Die Entwicklung des französischen Druckwind-Harmoniums verlief parallel zur Entwicklung der französischen romantischen Orgel. 
Im 19. Jh. hatte man ein starkes Bedürfnis, seine musikalischen Gefühle expressiv ausdrücken zu können. Die Orgel –  mit vielen Registern mit weichem, streichendem Klang, überblasenden Flöten , weichen, durchschlagenden Zungenwerken und oft ausgerüstet mit zwei  Schwellwerken – befriedigte es vollkommen.  Aber auch das Harmonium mit dem Expressionsregister erfüllte diesen Wunsch völlig. Es hieß dann auch „Die expressive Orgel“ und wurde häufig vorne in der Kirche aufgestellt, wo es gebraucht wurde, um die große Orgel zu ergänzen und um den Chor während der Messe zu begleiten.

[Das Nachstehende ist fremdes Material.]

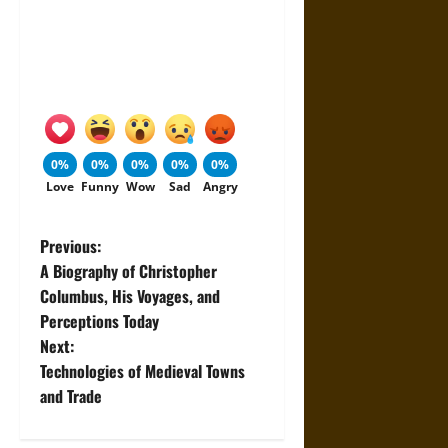
0%
0%
0%
0%
0%
Love
Funny
Wow
Sad
Angry
P
Previous:
A Biography of Christopher
o
Columbus, His Voyages, and
Perceptions Today
s
Next:
t
Technologies of Medieval Towns
and Trade
n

Auch in zahlreichen französischen Salons standen Harmoniums; sie wurden für das Ausführen von Kammermusik eingesetzt – solistisch, aber auch zusammen mit anderen Instrumenten wie Klavier und Streichern. Auch für die Begleitung von Gesang erwies sich das Harmonium als sehr geeignetes Instrument.
Es war ein respektables Instrument, das aber wegen der hohen Anschaffungskosten nur den besser Situierten vorbehalten war.
Es ist bekannt, dass einige renommierte Organisten dieser Zeit sich mit Harmoniumfabrikanten zusammentaten und in den Salons Konzerte gaben, um auf diese Weise zu versuchen, die Harmoniums an den Mann zu bringen.
Auch wurden viele Unterrichtswerke für das Harmonium geschrieben, da das Spielen des Instruments einiges an Lernen verlangte. Besonders der sachkundige und zweckmäßige Gebrauch des Expressionsregisters erforderte viel Übung. Das gilt auch heute noch.
Einige Hersteller schrieben ein eigenes Unterrichtswerk, versehen mit einer Empfehlung eines bekannten Organisten, um so ihre Instrumente als angeblich beste verkaufen zu können.
Die Druckwind- Harmoniums wurden in verschiedenen Größen, aber stets auf einheitliche Weise gebaut, so dass sie immer einen identischen Kern von Basisregistern und anderen Spielhilfen haben. Jedes der verschiedenen Register hat eine dazugehörige, oft umran-dete  Nummer, während umrandete Buchstaben die anderen Spielhilfen benennen.
Die Manuale umfassen fast immer fünf Oktaven. Jedes der klingenden Register ist in Diskant und Bass unterteilt; die Teilung liegt zwischen e1 und f1 über dem mittleren c, dazu gehören Zugknöpfe zum Bedienen jedes halben Registers. 
Der Komponist gab die gewünschte Registrierung durch Platzierung der umrandeten Nummern und Buchstaben für den Diskant oberhalb und für den Bass unterhalb des Notensystems an. Ein Schrägstrich durch eine Nummer oder einen Buchstaben bedeutet, dass der Spieler das Register ausschalten soll.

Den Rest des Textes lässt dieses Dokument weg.